Стражники попытались схватить Иоанна, чтобы как можно быстрее отправить его в тюрьму, но Ирод сказал:

— Интересная речь, только вряд ли она уместна в столь торжественных обстоятельствах, как сегодня. — И, обращаясь к командиру стражников, молвил: — Нет, нет, капитан, отпустите его! В день нашей свадьбы мы склонны быть милосердными.

Итак, Иоанна отпустили, и он, продолжая выкрикивать: «Грех, грех, мерзкий грех», стал протискиваться сквозь толпу зевак, которые, не желая в этот радостный праздничный день (особую пикантность ему придавал пряный запах греха, вместе с дымом факелов поднимавшийся к небу) слышать о таких скучных и малоприятных вещах, как греховность, глумились над Иоанном, осыпая его насмешками и толкая со всех сторон. Но были там и люди, которые не присоединились к всеобщему веселью и смотрели на сверкающую мерзость так же сурово, как сам Иоанн, однако из осторожности вели себя спокойно. Один из них рукой придержал Иоанна и, крепко вцепившись в него, спросил:

— Быстро отвечай: имеет ли монарх власть над своими подданными, если он находится в состоянии греха?

— Если ты хочешь втянуть меня в заговор против власти, то будешь разочарован, — ответил ему Иоанн. — Я обличаю грех там, где его вижу, и призываю грешника покаяться, не более того.

— Разве ты не тот, кто нам обещан? Не тот, кто должен изгнать чужеземцев и объединить народ под властью Бога?

— Я — не он. Я всего лишь недостойный предвестник того, кто придет. Оставь мысли о заговоре. Покайся в грехах своих. Ищи воды жизни новой. Крестись водой во имя грядущего спасителя.

— Ты и есть спаситель. Ты ловко скрываешь, кто ты есть на самом деле. Когда наступит время жатвы?

— Ты говоришь загадками. Дай мне пройти.

Нетрудно было предположить, что толпа на берегу Иордана теперь будет расти. А во дворце тетрарха, что тоже легко вообразить, супруга Ирода Антипатра провела почти всю оставшуюся часть этого свадебного дня, визгливо ругаясь и понося Крестителя:

— Измена! Я считаю это государственной изменой!

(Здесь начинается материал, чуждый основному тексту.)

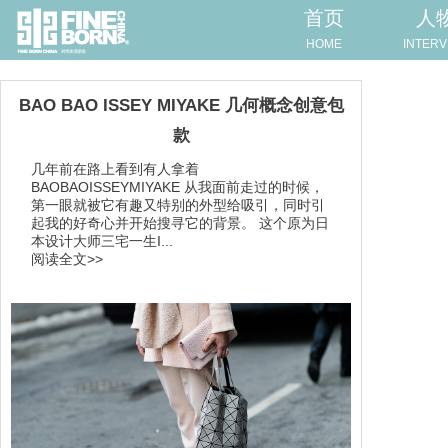
首页
人
HOME
INTERV
​BAO BAO ISSEY MIYAKE 几何概念创意包
款
几年前在路上看到有人拿着
BAOBAOISSEYMIYAKE 从我面前走过的时候，
第一眼就被它有趣又特别的外型给吸引，同时引
起我的好奇心并开始搜寻它的背景。 这个原为日
本设计大师三宅一生I...
阅读全文>>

Ирод, полулежавший в большом кресле с множеством подушек — он был без обуви, рядом стоял слуга эфиоп, державший наготове поднос с засахаренными фруктами, — произнес:

— Да, моя дорогая. Мы можем называть это неким подобием государственной измены, если, конечно, под изменой будем понимать некое подобие говорения правды. Какое прелестное ожерелье, моя маленькая очаровательная Саломея! Какая прелестная шейка, кстати говоря!

Саломея, хорошо сложенная, не по годам развитая маленькая кокетка двенадцати с половиной лет, была еще в своей праздничной одежде; ее янтарного оттенка кожа казалась теплой под сверкавшими холодным блеском драгоценностями. Она сидела у ног тетрарха (боль в них утихала), находя свою громогласную мать занудой, а своего в некотором роде отчима довольно приятным и забавным: у него всегда был наготове комплимент, заставлявший ее почувствовать себя женщиной.

— Государственная измена! — продолжала визжать Иродиада. — Я требую, чтобы его схватили!

— Требуешь? Сильно сказано, дорогая. Давай рассмотрим это дело спокойно, как подобает правителям. А ты, маленькая наследница, не считаешь ли ты, что дела всегда следует рассматривать спокойно? Разумеется, ты так считаешь, восхитительное создание. Сегодня, дражайшая супруга, мы участвовали в церемонии, на которой торжественно поклялись относительно определенных вещей. Любить и оберегать друг друга и тому подобное. Давать друг другу то, что эвфемистически называют телесным утешением…

— Саломея, — обратилась Иродиада к дочери, — выйди. Пойди покорми павлинов.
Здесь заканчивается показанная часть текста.